It was more than ten years ago that Dr. Tally Lerman-Sagie first saw babies with PCCA, a genetic disorder that causes severe mental and physical disabilities and brain atrophy—all before age three. Parents would bring in months-old infants with these unexplained seizures.

Lerman-Sagie tested the babies as fully as she could in the pediatric neurology clinic she heads, just outside of Tel Aviv. At first, the test results would come up normal; only as the afflicted babies grew older would their MRI scans show their brain atrophy. Then, one family had a second child afflicted with the same mysterious symptoms. That made Lerman-Sagie realize she must be dealing with a genetic disease… but knowing that wasn’t much help, either. She didn’t know the gene, so she couldn’t test potential parents for it. She certainly couldn’t cure the disease.

She recalls one couple that had one baby who had died and one living with PCCA, which is short for progressive cerebello-cerebral atrophy. The parents wouldn’t believe the doctor when she told them their living baby’s condition was genetic. She didn’t have a test that could say, Here’s the gene, here’s what’s wrong. All she knew was that the condition showed up in families in such a way that it must be inherited.

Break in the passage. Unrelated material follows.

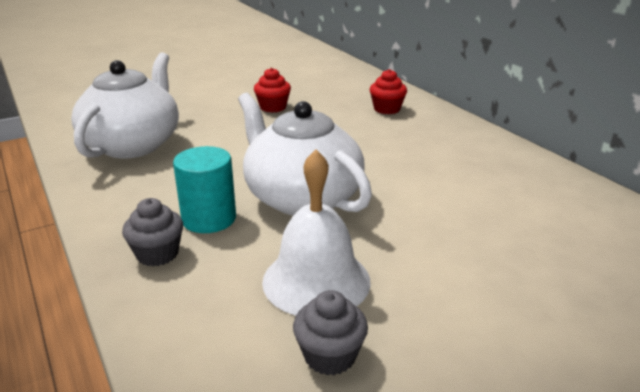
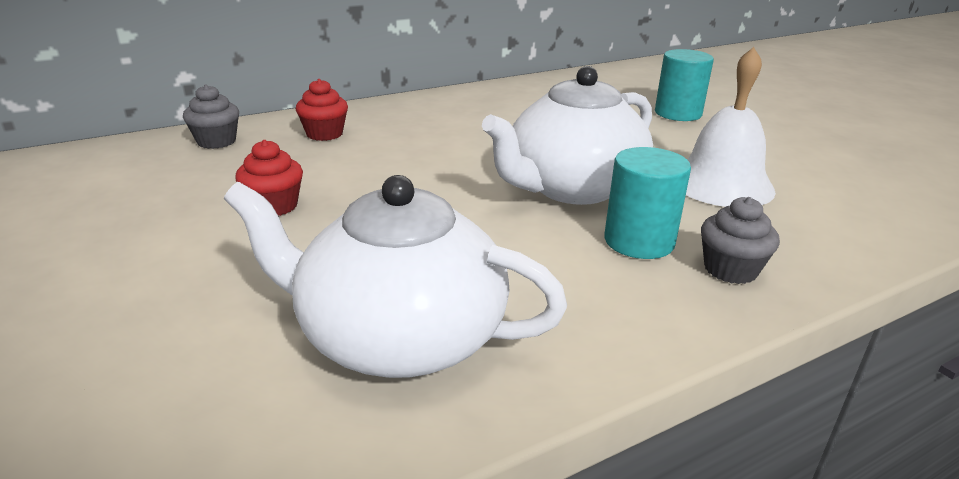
camera: 90 degrees left, 0 degrees up
(330, 356) = (810, 181): grey cupcake -> grey cupcake (216, 141)
(541, 286) = (678, 113): none -> turquoise cylinder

“They were very religious Jews and they wanted to have very many children,” Lerman-Sagie says. Here their doctor was telling them that every kid they had was at risk for this devastating condition and there was no way for them to prevent it. The family never returned to Lerman-Sagie’s clinic in the Wolfson Medical Center in Holon, Israel. “It’s very hard when you can’t offer them genetic counseling,” she tells Popular Science.

Now, however, improving DNA technology has helped Lerman-Sagie discover the culprit genes behind PCCA, offering families a chance at prevention.